Sand Production

1.  We may end up with ‘sanding’ (flow of sand-grains or particles into the wellbore along with hydrocarbons – leading to damages such as erosion on surface facilities and wellbore shutdown due to blockage of flow lines) - either - immediately following the well completion; or, sometimes, at a later stage, during the production: Which is quite more common and why?

2.  How easy would it remain in reality - in order to segregate the fraction of sand production resulting from

(a) shear and tensile failure resulting from ‘changes in stresses’ in the wellbore - associated with the ‘opening of wellbore’ in the formation (mechanical instability); and

(b) ‘erosion’ resulting from the damage of pore-structure by fluid hydrodynamics (hydrodynamic instability)?

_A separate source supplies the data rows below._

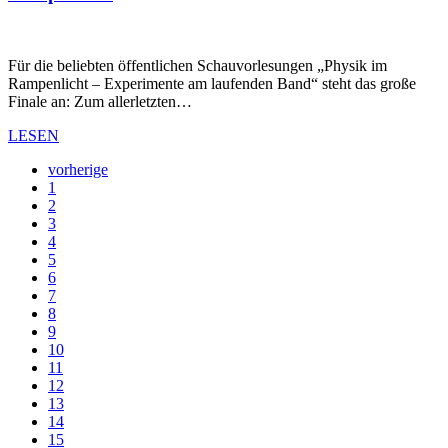
Für die beliebten öffentlichen Schauvorlesungen „Physik im
Rampenlicht – Experimente am laufenden Band“ steht das große
Finale an: Zum allerletzten…
LESEN
vorherige
1
2
3
4
5
6
7
8
9
10
11
12
13
14
15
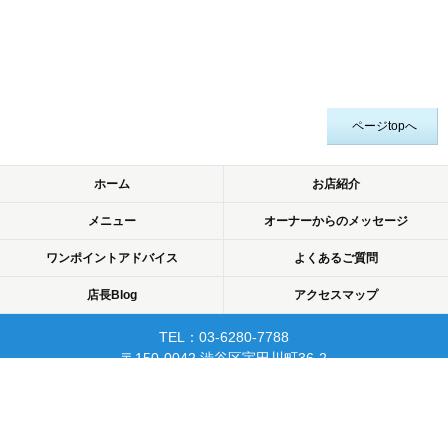
ページtopへ
ホーム
お店紹介
メニュー
オーナーからのメッセージ
ワンポイントアドバイス
よくあるご質問
店長Blog
アクセスマップ
TEL：03-6280-7788
〒150-0042 渋谷区宇田川町36-2
ノア渋谷903
当日予約可☆渋谷で開業10年☆
リピーターが多く安心して
通えるマッサージサロン♪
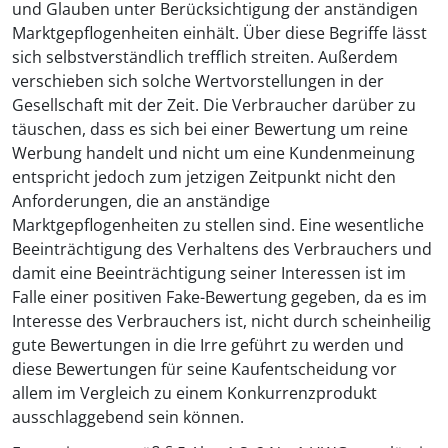
und Glauben unter Berücksichtigung der anständigen
Marktgepflogenheiten einhält. Über diese Begriffe lässt
sich selbstverständlich trefflich streiten. Außerdem
verschieben sich solche Wertvorstellungen in der
Gesellschaft mit der Zeit. Die Verbraucher darüber zu
täuschen, dass es sich bei einer Bewertung um reine
Werbung handelt und nicht um eine Kundenmeinung
entspricht jedoch zum jetzigen Zeitpunkt nicht den
Anforderungen, die an anständige
Marktgepflogenheiten zu stellen sind. Eine wesentliche
Beeinträchtigung des Verhaltens des Verbrauchers und
damit eine Beeinträchtigung seiner Interessen ist im
Falle einer positiven Fake-Bewertung gegeben, da es im
Interesse des Verbrauchers ist, nicht durch scheinheilig
gute Bewertungen in die Irre geführt zu werden und
diese Bewertungen für seine Kaufentscheidung vor
allem im Vergleich zu einem Konkurrenzprodukt
ausschlaggebend sein können.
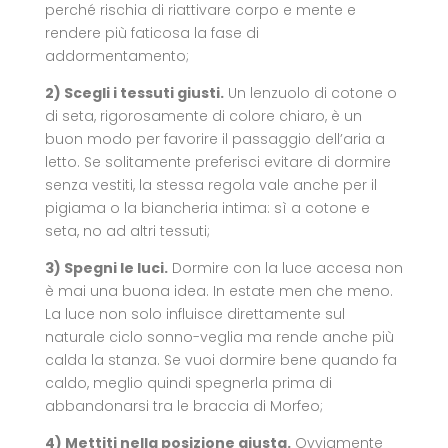
perché rischia di riattivare corpo e mente e
rendere più faticosa la fase di
addormentamento;
2) Scegli i tessuti giusti.
Un lenzuolo di cotone o
di seta, rigorosamente di colore chiaro, è un
buon modo per favorire il passaggio dell’aria a
letto. Se solitamente preferisci evitare di dormire
senza vestiti, la stessa regola vale anche per il
pigiama o la biancheria intima: sì a cotone e
seta, no ad altri tessuti;
3) Spegni le luci.
Dormire con la luce accesa non
è mai una buona idea. In estate men che meno.
La luce non solo influisce direttamente sul
naturale ciclo sonno-veglia ma rende anche più
calda la stanza. Se vuoi dormire bene quando fa
caldo, meglio quindi spegnerla prima di
abbandonarsi tra le braccia di Morfeo;
4) Mettiti nella posizione giusta.
Ovviamente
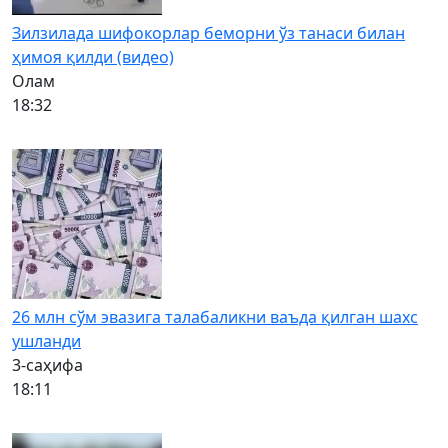
Зилзилада шифокорлар беморни ўз танаси билан
ҳимоя қилди (видео)
Олам
18:32
26 млн сўм эвазига талабаликни ваъда қилган шахс
ушланди
3-саҳифа
18:11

Feasible to distinguish the quantum of sand production associated with various ‘operational production strategies’ - from that resulting from (a) & (b) above?

3.  Feasible to capture the commencement of sanding @ laboratory-scale, where stresses reach the limit of rock (core) strength – associated with the enhancement of ‘effective stresses’ resulting from ‘reduction in pore pressure’?

How precisely will we be able to capture the development of ‘plastic zone’; and its associated ‘extent of plastic strain’ @ laboratory-scale?

4.  While applying an elastoplastic model with strain softening, the first part, where the stress following an elastic path until it reaches the peak point - can be easily captured. However, after reaching the peak point, how easy would it remain to capture the ‘variations in stress and rock properties’ with the ‘evolution of the plastic strain’ ‘until the residual state is reached’?

How exactly a damaged zone followed by a plastic zone gets developed around the boreholes; and can we directly correlate the above problem with the ‘linear elastic zone’ (by estimating elastic radial & tangential stresses along with the radial displacement around an opening); ‘non-linear softening zone’; and the ‘linear residual zone’ (by assuming that the stresses and radial displacement distribution follow the plastic behavior in both softening and residual zones – beyond the initial failure point); while analyzing the failure criterion along with the residual criterion?

Can we extend the analysis when the rock gets subjected to non-uniform horizontal principal stress - in the absence of plain strain condition?

5.  How easy would it remain to delineate the ‘critical drawdown pressure’ in order to avoid entering the plastic zone development, where the reservoir within the whole drainage area follows elastic behavior in the absence of any sand production (by retaining cohesion with the least possible plastic strain)?

OR

Need to focus critically on the ‘extent of fully damaged (collapse) zone’ rather than focusing on ‘plastic development’?

6.  What is the major drawback associated with the prediction of onset of plasticity using Mohr-Coulomb criteria?